Mr. Wyner said later he hopes the achievement patterns detailed in the report will help educators realize that highly capable students from lower-income homes need extra support to continue their success.
High-achieving students from lower-income families start school behind their peers, fall back during high school more often, and complete college and graduate school at lower rates than students from higher-income families.
SOURCE: Civic Enterprises LLC and Jack Kent Cooke Foundation
“Too many people believe that poor and underachieving are inextricably linked,” he said in an interview. “They say, ‘Why are you helping those [higher-achieving] kids? They’ve already made it. You should be helping the underperforming kids.’ But that’s a false choice. These high-performing kids from low-income backgrounds aren’t being served by our educational system either.”
The report says that such children enter school with a disadvantage that shows up in their national test scores. More than 70 percent of 1st graders who score in the top quartile are from higher-income families, and fewer than three in 10 are from lower-income families.
In the ensuing years, the higher-achieving lower-income children are more likely to lose ground, according to the study. For instance, 44 percent fall out of the top quartile in reading between the 1st and 5th grades, compared with 31 percent of high achievers whose family income is above the national median, which was $48,200 in 2006, according to the U.S. Census Bureau.
‘Unrelenting Inequities’
They are also more likely to drop out of high school or not graduate on time than those from economically better-off families, the study found. The difference persists through college and graduate school, with lower-income students less likely to attend the most selective colleges or to graduate.
The report does offer some optimistic notes. Of the higher-achieving students, it says, 93 percent of those from lower-income families, and 97 percent of those from higher-income families, graduate from high school in four years. Those rates are much better than the 70 percent of all students on average who get their diplomas on time, according to researchers’ estimates.
But the data still show too many “unrelenting inequities” that harm the prospects of capable children from lower-income families, the authors say.

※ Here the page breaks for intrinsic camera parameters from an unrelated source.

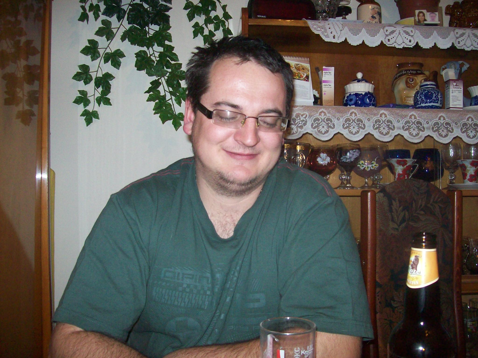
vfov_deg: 39.7
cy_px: 179
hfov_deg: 51.4
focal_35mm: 36
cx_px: 239
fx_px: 497
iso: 200
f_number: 2.7
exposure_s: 1/64
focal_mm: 6
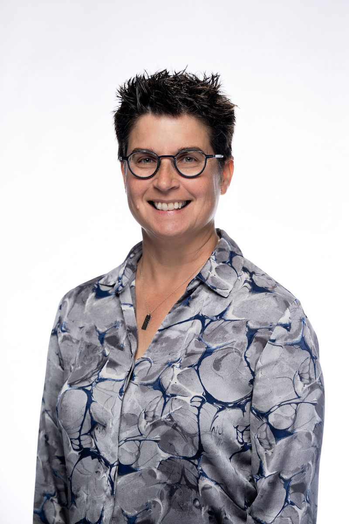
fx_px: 1425
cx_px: 174
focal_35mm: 98
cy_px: 262
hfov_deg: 14.0
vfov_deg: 20.8
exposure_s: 1/160
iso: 160
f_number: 5.6
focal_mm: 98
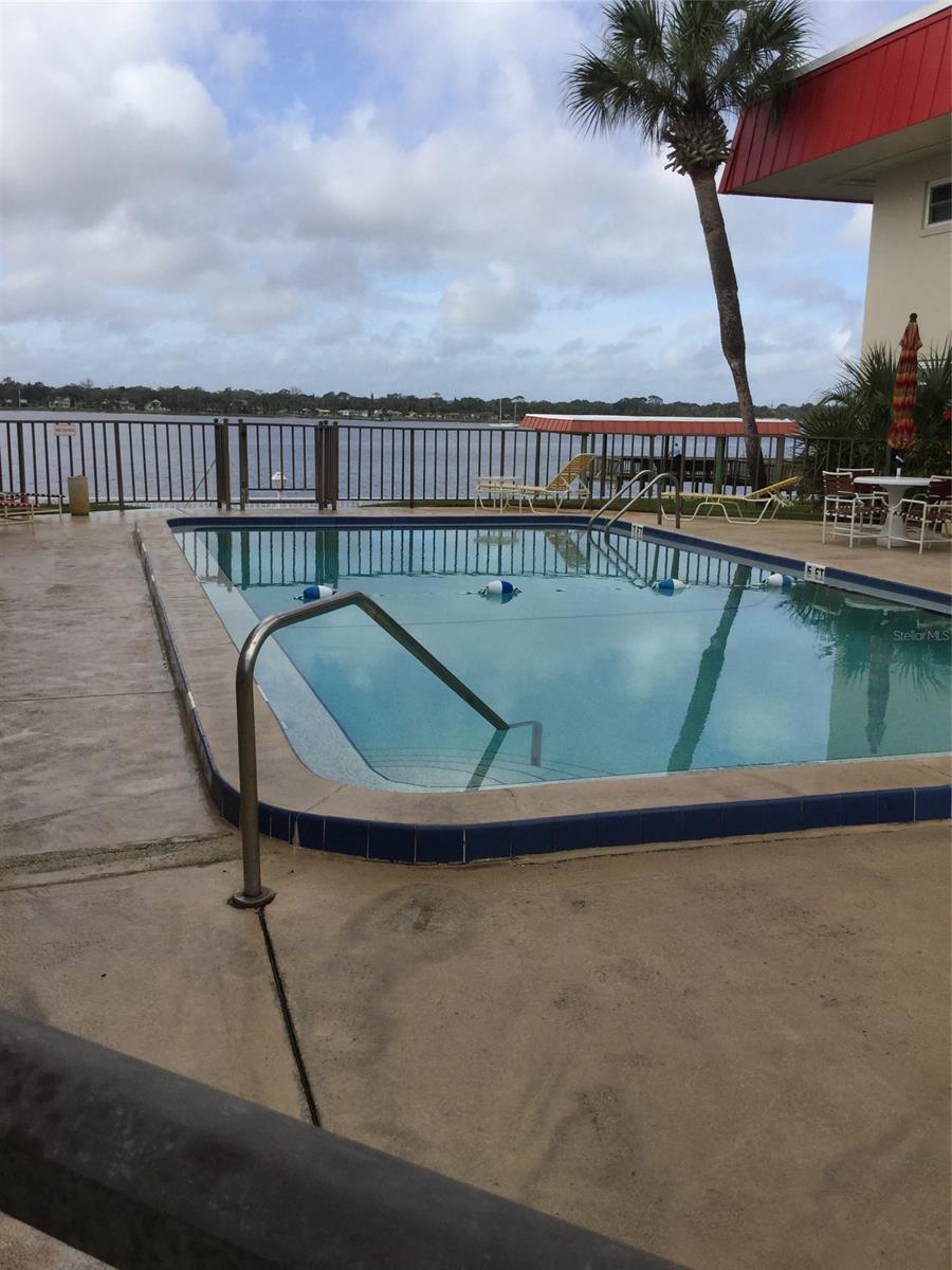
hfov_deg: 45.4
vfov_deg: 58.4
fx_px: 1137
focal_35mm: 31
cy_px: 635
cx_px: 476
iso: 25
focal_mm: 3.3
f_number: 2.4
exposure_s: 1/1335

The data also suggest the distance still to be traveled in understanding and addressing the dynamics in racial achievement gaps.
Among lower-income students, Asians showed a significantly better chance of staying in the top quartile in math during high school than did other students, including whites. And African-American students were the least likely group to rise into that top tier in reading or math, the report said. Michelle M. Fine, a professor of social psychology and urban education at the City University of New York, said she welcomed the examination of how economic class can affect children’s education. But addressing the needs of all disadvantaged children, she said, entails a more nuanced examination of how race and class intersect to influence their performance.
“Something is clearly working for those lower-income Asian kids that isn’t working for the lower-income black kids,” she said, referring to the racial-performance breakdowns among lower-income students in the report. “A class-only analysis isn’t going to give us the whole picture.”
Solutions must go beyond the policy thrust advocated in the study, Ms. Fine said, to systemic improvements in districtwide school financing, equitable distribution of highly skilled teachers, and access to quality preschool. She also noted that the children discussed in the report make up 6 to 7 percent of the country’s K-12 students, and that the authors’ definition of “high achieving” was their performance on nationally normed tests.
She wondered how many more children from lower-income families could be viewed as high achieving—and in need of extra support—if their performance were based on multiple measures, such as a portfolio of their work, instead of a test score.